§ Work item:
Copy the lines below exactly, starting at the one with "Способность выдерживать динамические" and ending at the one with "diese, oft von den", and leave out any picture.

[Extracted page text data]
┌────────

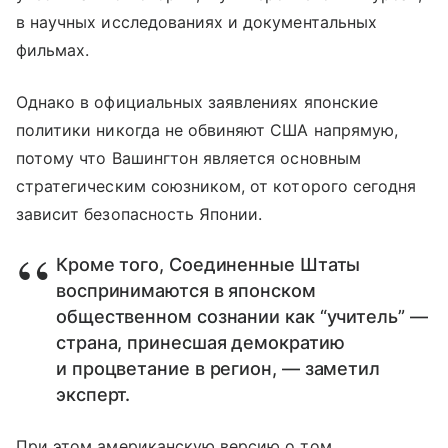
в научных исследованиях и документальных
фильмах.
Однако в официальных заявлениях японские
политики никогда не обвиняют США напрямую,
потому что Вашингтон является основным
стратегическим союзником, от которого сегодня
зависит безопасность Японии.
Кроме того, Соединенные Штаты
воспринимаются в японском
общественном сознании как “учитель” —
страна, принесшая демократию
и процветание в регион, — заметил
эксперт.
При этом американскую версию о том,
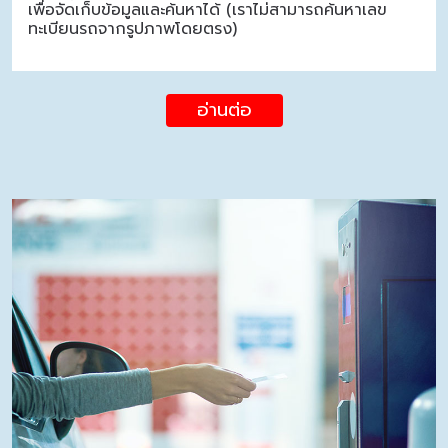
เพื่อจัดเก็บข้อมูลและค้นหาได้ (เราไม่สามารถค้นหาเลข
ทะเบียนรถจากรูปภาพโดยตรง)
อ่านต่อ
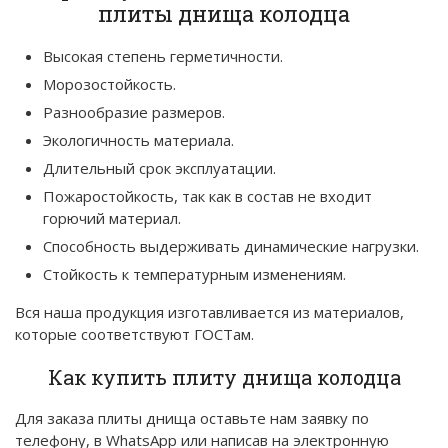
плиты днища колодца
Высокая степень герметичности.
Морозостойкость.
Разнообразие размеров.
Экологичность материала.
Длительный срок эксплуатации.
Пожаростойкость, так как в состав не входит
горючий материал.
Способность выдерживать динамические нагрузки.
Стойкость к температурным изменениям.
Вся наша продукция изготавливается из материалов,
которые соответствуют ГОСТам.
Как купить плиту днища колодца
Для заказа плиты днища оставьте нам заявку по
телефону, в WhatsApp или написав на электронную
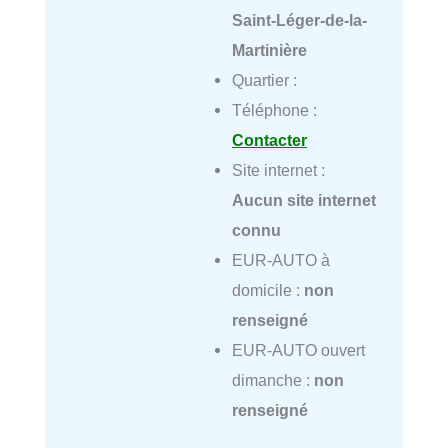
Saint-Léger-de-la-
Martinière
Quartier :
Téléphone :
Contacter
Site internet :
Aucun site internet
connu
EUR-AUTO à
domicile :
non
renseigné
EUR-AUTO ouvert
dimanche :
non
renseigné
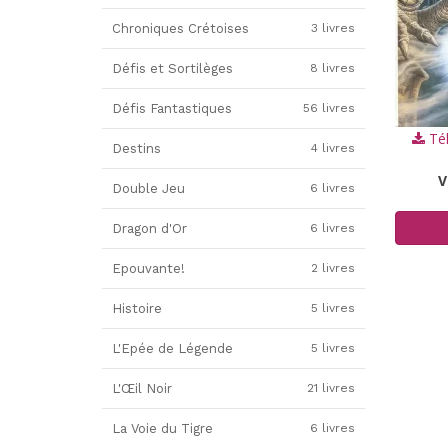
Chroniques Crétoises
3 livres
Défis et Sortilèges
8 livres
Défis Fantastiques
56 livres
Tél
Destins
4 livres
V
Double Jeu
6 livres
Dragon d'Or
6 livres
Epouvante!
2 livres
Histoire
5 livres
L'Epée de Légende
5 livres
L'Œil Noir
21 livres
La Voie du Tigre
6 livres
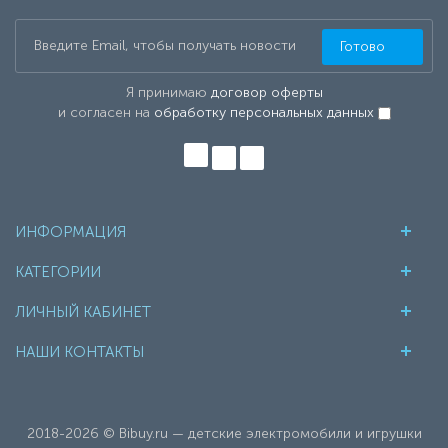
Готово
Я принимаю
договор оферты
и согласен на
обработку персональных данных
ИНФОРМАЦИЯ
КАТЕГОРИИ
ЛИЧНЫЙ КАБИНЕТ
НАШИ КОНТАКТЫ
2018-2026 © Bibuy.ru — детские электромобили и игрушки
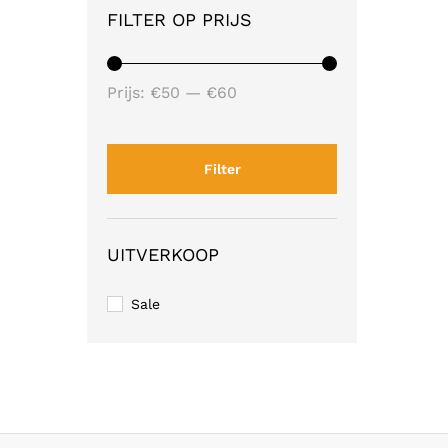
FILTER OP PRIJS
Min.
Max.
Prijs:
€50
—
€60
prijs
prijs
Filter
UITVERKOOP
Sale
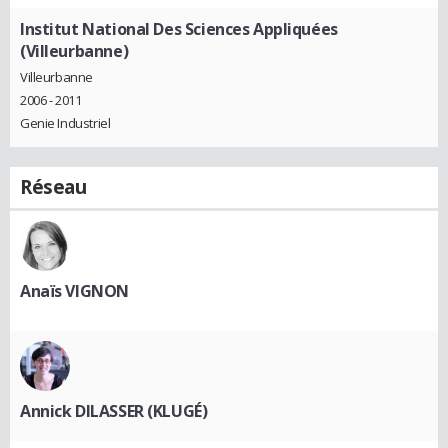
Institut National Des Sciences Appliquées
(Villeurbanne)
Villeurbanne
2006 - 2011
Genie Industriel
Réseau
Anaïs VIGNON
Annick DILASSER (KLUGÉ)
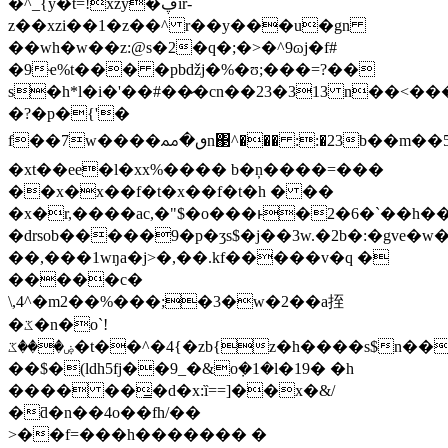
�^_{y�t=!xzy�ڥiŕ-
z��xzi��1�z��^ r��y���u�gn
��wh�w��z:@s�2�q�;�>�^9ɷj�f#
�9ҽ%t��� �pbǆj�%�ʊ;���=?��
s�h*l�i�'��#��̷�cn��23�313 n��<��
�?�p�{'�
f��7w����ٯ�ﳑn΃^��� ::�23b��m��5d���2�
�xt��ee�l�xx%���� b�ņ����=���
��x�x��f�t�x��f�t�h � ��
�x�r,����ac,�"$�o���ͱ�2�6�`��h�
�drsob�����9�p�ʒs$�j��3w.�2b�:�gve�w
��,���1wŋa�j>�,��.kf�����v�q �
�����c�
\,4^�m2��%���;�3�w�2��a挃
�ػ�n�o`!
ۻ���ػ�t��^�4{�zb{z�h����s$n��yvly�ض� fv
��$�(ldh5fj��9_�&o݀�1�l�19� �h
���� ��̳�d�x:ȉ==]��x�&/
�ƌ�n��4o��fh/��
>��f=���h������� �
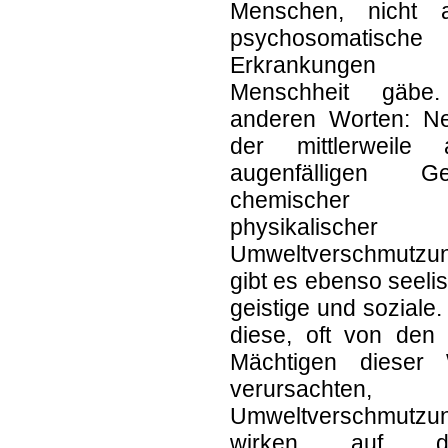
Menschen, nicht 
psychosomatische
Erkrankungen 
Menschheit gäbe
anderen Worten: N
der mittlerweile a
augenfälligen Ge
chemischer 
physikalischer
Umweltverschmutzu
gibt es ebenso seeli
geistige und soziale
diese, oft von den 
Mächtigen dieser 
verursachten,
Umweltverschmutzu
wirken auf di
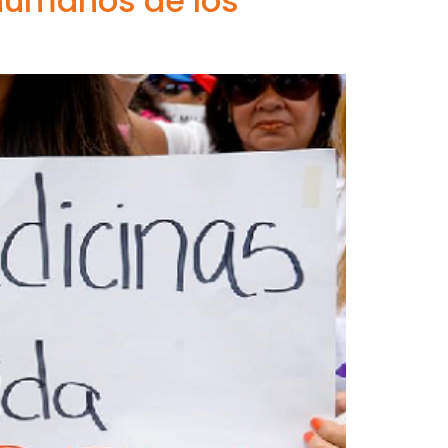
 humanos de los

└────────

§ Completed exercise:
Способность выдерживать динамические нагрузки.
Стойкость к температурным изменениям.
Вся наша продукция изготавливается из материалов,
которые соответствуют ГОСТам.
Как купить плиту днища колодца
Для заказа плиты днища оставьте нам заявку по
телефону, в WhatsApp или написав на электронную
Saint-Léger-de-la-
Martinière
Quartier :
Téléphone :
Contacter
Site internet :
Aucun site internet
connu
EUR-AUTO à
domicile :
non
renseigné
EUR-AUTO ouvert
dimanche :
non
renseigné
Chroniques Crétoises
3 livres
Défis et Sortilèges
8 livres
Défis Fantastiques
56 livres
Tél
Destins
4 livres
V
Double Jeu
6 livres
Dragon d'Or
6 livres
Epouvante!
2 livres
Histoire
5 livres
L'Epée de Légende
5 livres
L'Œil Noir
21 livres
La Voie du Tigre
6 livres
Готово
Я принимаю
договор оферты
и согласен на
обработку персональных данных
ИНФОРМАЦИЯ
КАТЕГОРИИ
ЛИЧНЫЙ КАБИНЕТ
НАШИ КОНТАКТЫ
2018-2026 © Bibuy.ru — детские электромобили и игрушки
FILTER OP PRIJS
Min.
Max.
Prijs:
€50
—
€60
prijs
prijs
Filter
UITVERKOOP
Sale
Institut National Des Sciences Appliquées
(Villeurbanne)
Villeurbanne
2006 - 2011
Genie Industriel
Réseau
Anaïs VIGNON
Annick DILASSER (KLUGÉ)
�^_{y�t=!xzy�ڥiŕ-
z��xzi��1�z��^ r��y���u�gn
��wh�w��z:@s�2�q�;�>�^9ɷj�f#
�9ҽ%t��� �pbǆj�%�ʊ;���=?��
s�h*l�i�'��#��̷�cn��23�313 n��<��
�?�p�{'�
f��7w����ٯ�ﳑn΃^��� ::�23b��m��5d���2�
�xt��ee�l�xx%���� b�ņ����=���
��x�x��f�t�x��f�t�h � ��
�x�r,����ac,�"$�o���ͱ�2�6�`��h�
�drsob�����9�p�ʒs$�j��3w.�2b�:�gve�w
��,���1wŋa�j>�,��.kf�����v�q �
�����c�
\,4^�m2��%���;�3�w�2��a挃
�ػ�n�o`!
ۻ���ػ�t��^�4{�zb{z�h����s$n��yvly�ض� fv
��$�(ldh5fj��9_�&o݀�1�l�19� �h
���� ��̳�d�x:ȉ==]��x�&/
�ƌ�n��4o��fh/��
>��f=���h������� �
Menschen, nicht 
psychosomatische
Erkrankungen 
Menschheit gäbe
anderen Worten: N
der mittlerweile a
augenfälligen Ge
chemischer 
physikalischer
Umweltverschmutzu
gibt es ebenso seeli
geistige und soziale
diese, oft von den 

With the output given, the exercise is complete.